Footnotes / imagined complaints
1. Sounds familiar...
Longtime readers of the blog will recall that I wrote about another of Akutagawa's short stories, 'Hell Screen', last fall. Both were included in Rashomon and Seventeen Other Stories, a title that very pragmatically describes a collection which includes his most well-known work among the eighteen total stories.
I read this story so long ago that, surely reader, you must be wondering: what took so long?
Outside the usual answers of my problems with a) churning out posts at a sloth-like speed b) general disorganization/chaos with how I organize posts and c) getting distracted by more important things like setting up email subscriptions or writing about The Animorphs, there was also d) I did consider a lot of other angles from which to look at this short story.
One discarded angle involved how knowing the author's story shades a reader's interaction with a work. 'Spinning Gears' is a story that I understand some consider autobiographical. For many, Akutagawa's own suicide in the same year he completed this work (1927) serves as confirmation of the theory. Plus, there are a number of close parallels in the story with known details of the author's life- and not just a shared occupation- that further reinforce the idea.
I either brought this knowledge with me into my initial reading or learned the details by reading the introductory chapter. Either way, I suspect it shaded my first interpretation of the story. For example, I thought it very likely at the time of reading that these spinning gears were something that the author himself battled with quite literally in his struggles with various mental demons.

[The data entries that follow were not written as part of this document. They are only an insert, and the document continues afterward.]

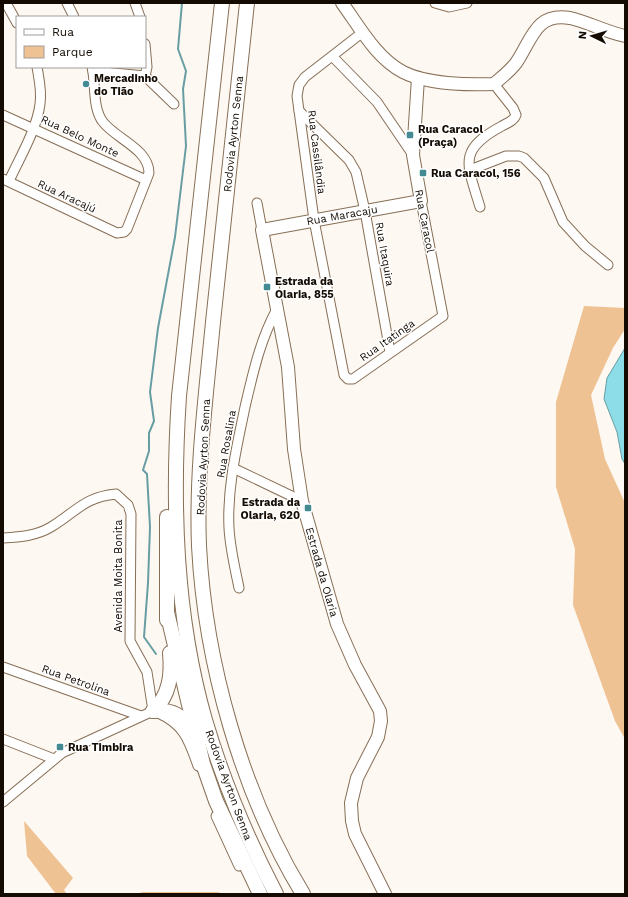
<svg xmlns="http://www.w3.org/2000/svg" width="628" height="897" font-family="'Work Sans',sans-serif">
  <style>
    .green { fill: #efc293 }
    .water { fill: #8cdde7; stroke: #689ea3 }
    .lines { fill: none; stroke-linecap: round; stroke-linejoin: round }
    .stream { stroke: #689ea3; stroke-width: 2 }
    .minor-casing { stroke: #876f56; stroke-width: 11 }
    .major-casing { stroke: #876f56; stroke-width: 14 }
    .highway-casing { stroke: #876f56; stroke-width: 16 }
    .minor { stroke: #fff; stroke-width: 9 }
    .major { stroke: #fff; stroke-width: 12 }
    .highway { stroke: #fff; stroke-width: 14 }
    .poi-dot { fill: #438a92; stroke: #fff; stroke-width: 1.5 }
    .labels { text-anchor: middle; stroke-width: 3; stroke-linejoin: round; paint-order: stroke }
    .poi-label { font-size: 11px; font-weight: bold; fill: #140b03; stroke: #fff; text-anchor: start }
    .street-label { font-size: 11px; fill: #140b03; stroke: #fff }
  </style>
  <rect width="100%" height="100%" fill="#fef8f3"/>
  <g class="green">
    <polygon points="584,306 625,308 625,329 613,348 591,395 605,459 625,503 625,739 615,721 573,605 575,549 556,487 556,402"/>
    <polygon points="24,821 73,878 64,890 67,894 56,894 27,856"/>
    <polygon points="142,892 219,892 220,894 138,894"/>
  </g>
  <polygon class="water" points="625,348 625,464 622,459 617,432 604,399 607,378"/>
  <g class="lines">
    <polyline class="stream" points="156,654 144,637 148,583 150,527 147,474 143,470 149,451 149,433 154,421 150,392 158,328 175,237 186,146 183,89 186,71 178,49 182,3"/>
    <defs>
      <g id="minor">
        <polyline points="6,3 17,23"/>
        <polyline points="67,3 74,17"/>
        <polyline points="135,3 140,17"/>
        <polyline points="435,3 449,7 467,3"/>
        <polyline points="363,32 305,77 299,85 297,96 314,220 344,375 348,379 353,379 443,316 421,201"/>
        <polyline points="145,44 147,67 145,76"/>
        <polyline points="333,57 377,102 413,155"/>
        <polyline points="93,71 145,76 174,104"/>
        <polyline points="299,111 349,160 356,172 365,211 390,352"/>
        <polyline points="3,115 146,180"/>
        <polyline points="470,170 506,156 519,156 524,158 544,178 563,222 585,246 608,265"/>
        <path d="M3 179 117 233 124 232 127 229 149 173C149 149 116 139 103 122 92 108 96 83 92 67"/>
        <path d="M9 181C19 159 37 129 40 104 42 91 39 79 37 67"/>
        <polyline points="257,203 262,230"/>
        <path d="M480 207C467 164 457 150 502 126 507 123 514 121 516 115L513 108 494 84"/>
        <polyline points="233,468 302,501"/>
        <path d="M3 538C20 537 36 536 51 527 76 512 84 497 116 494L128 505 131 514 130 641 147 672 153 711"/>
        <path d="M239 588C235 568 230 548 229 528 227 487 237 446 245 407 253 373 260 340 277 309"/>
        <polyline points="3,667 141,716"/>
        <path d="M158 713C185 725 189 741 198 766"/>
        <polyline points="3,739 54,759"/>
        <polyline points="3,802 62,753 153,711"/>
        <polyline points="216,816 239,866"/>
      </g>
      <g id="major">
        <path d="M342 3C359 26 376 58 403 72 426 84 468 85 494 84 502 77 510 71 516 63 532 40 535 12 570 18 588 22 606 32 625 36"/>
        <polyline points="385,894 355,834 352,821 351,803 357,778 378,737 381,721 380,711 355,665 337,624 302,501 294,449 288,367 262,230 421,201 413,155 418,78"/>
      </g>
      <g id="highway">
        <path d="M222 3 179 396C172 504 175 615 205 720 223 781 247 838 276 894"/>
        <path d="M247 3C236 109 224 216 213 322 206 396 196 471 199 546 205 663 242 794 303 894"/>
        <polyline points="167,517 167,620"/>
        <polyline points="167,612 203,764 216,801 260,894"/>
        <path d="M153 711C170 695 172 674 170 653"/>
        <path d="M153 711C172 709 182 715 191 731"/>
      </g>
    </defs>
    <use href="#minor" class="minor-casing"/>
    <use href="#major" class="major-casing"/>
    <use href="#highway" class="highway-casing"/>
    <use href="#minor" class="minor"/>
    <use href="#major" class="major"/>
    <use href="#highway" class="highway"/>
  </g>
  <g class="poi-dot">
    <circle cx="86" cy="84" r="4"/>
    <rect x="406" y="131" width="8" height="8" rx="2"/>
    <rect x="419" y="169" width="8" height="8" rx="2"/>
    <rect x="263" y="283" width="8" height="8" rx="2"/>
    <rect x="304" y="504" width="8" height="8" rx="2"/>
    <rect x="56" y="743" width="8" height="8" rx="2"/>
  </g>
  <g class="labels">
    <g class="poi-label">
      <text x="94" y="82">Mercadinho<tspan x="94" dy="13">do Tião</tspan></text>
      <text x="418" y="133">Rua Caracol<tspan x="418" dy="13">(Praça)</tspan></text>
      <text x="431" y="177">Rua Caracol, 156</text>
      <text x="275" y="285">Estrada da<tspan x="275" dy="13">Olaria, 855</tspan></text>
      <text x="300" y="506" text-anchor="end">Estrada da<tspan x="300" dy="13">Olaria, 620</tspan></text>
      <text x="68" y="751">Rua Timbira</text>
    </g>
    <g class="street-label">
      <text transform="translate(233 134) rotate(-84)" y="4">Rodovia Ayrton Senna</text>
      <text transform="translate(80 136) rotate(25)" y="4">Rua Belo Monte</text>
      <text transform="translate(317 152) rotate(83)" y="4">Rua Cassilândia</text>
      <text transform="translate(67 196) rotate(25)" y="4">Rua Aracajú</text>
      <text transform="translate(342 215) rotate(-10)" y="4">Rua Maracaju</text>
      <text transform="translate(425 221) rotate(79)" y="4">Rua Caracol</text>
      <text transform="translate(385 254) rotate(80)" y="4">Rua Itaquira</text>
      <text transform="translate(387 340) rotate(-35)" y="4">Rua Itatinga</text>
      <text transform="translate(226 444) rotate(-80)" y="4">Rua Rosalina</text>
      <text transform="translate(203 457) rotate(-87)" y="4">Rodovia Ayrton Senna</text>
      <text transform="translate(322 572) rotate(74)" y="4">Estrada da Olaria</text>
      <text transform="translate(118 576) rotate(-90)" y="4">Avenida Moita Bonita</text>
      <text transform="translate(76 680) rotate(20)" y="4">Rua Petrolina</text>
      <text transform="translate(229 785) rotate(70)" y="4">Rodovia Ayrton Senna</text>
    </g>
  </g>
  <rect width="628" height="897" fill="none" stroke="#140b03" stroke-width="8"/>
  <rect x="16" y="16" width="130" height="52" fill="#ffffff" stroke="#a19d9a"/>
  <rect x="24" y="29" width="20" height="6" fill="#ffffff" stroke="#a19d9a"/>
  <text x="52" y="36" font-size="12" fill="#140b03">Rua</text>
  <rect x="24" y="46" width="20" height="12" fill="#efc293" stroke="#a19d9a"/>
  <text x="52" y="56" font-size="12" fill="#140b03">Parque</text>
  <g transform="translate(592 36) rotate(275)" stroke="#ffffff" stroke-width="3" paint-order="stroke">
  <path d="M0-3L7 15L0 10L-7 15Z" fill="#140b03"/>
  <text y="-6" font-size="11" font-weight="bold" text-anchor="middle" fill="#140b03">N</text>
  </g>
</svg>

That led me first to think about the gears as a cause of the author's impending madness and not as a symptom of it, a fairly significant distinction from my point of view given the unfair stigmas associated with those suffering from mental health issues. Recognizing this thought pattern served as a reminder of how easy it is to get sidetracked during the reading process by trying to get too clever and making false connections with the creator and the product.
The link of the gears to industrialization is another obvious one. At the time of publication, Japan was poised in a tense period of waiting between two world wars. It would be no surprise to learn that Akutagawa uses these gears to symbolize the endless drone of mechanization and its effect on a protagonist who was slowly losing his ability to keep up with the requirements of such activity.
Eventually, I read J.D. Vance's Hillbilly Elegy, a book that prompted me to think much more deeply about agency than ever before. I have a few posts coming up that will look more closely at this idea.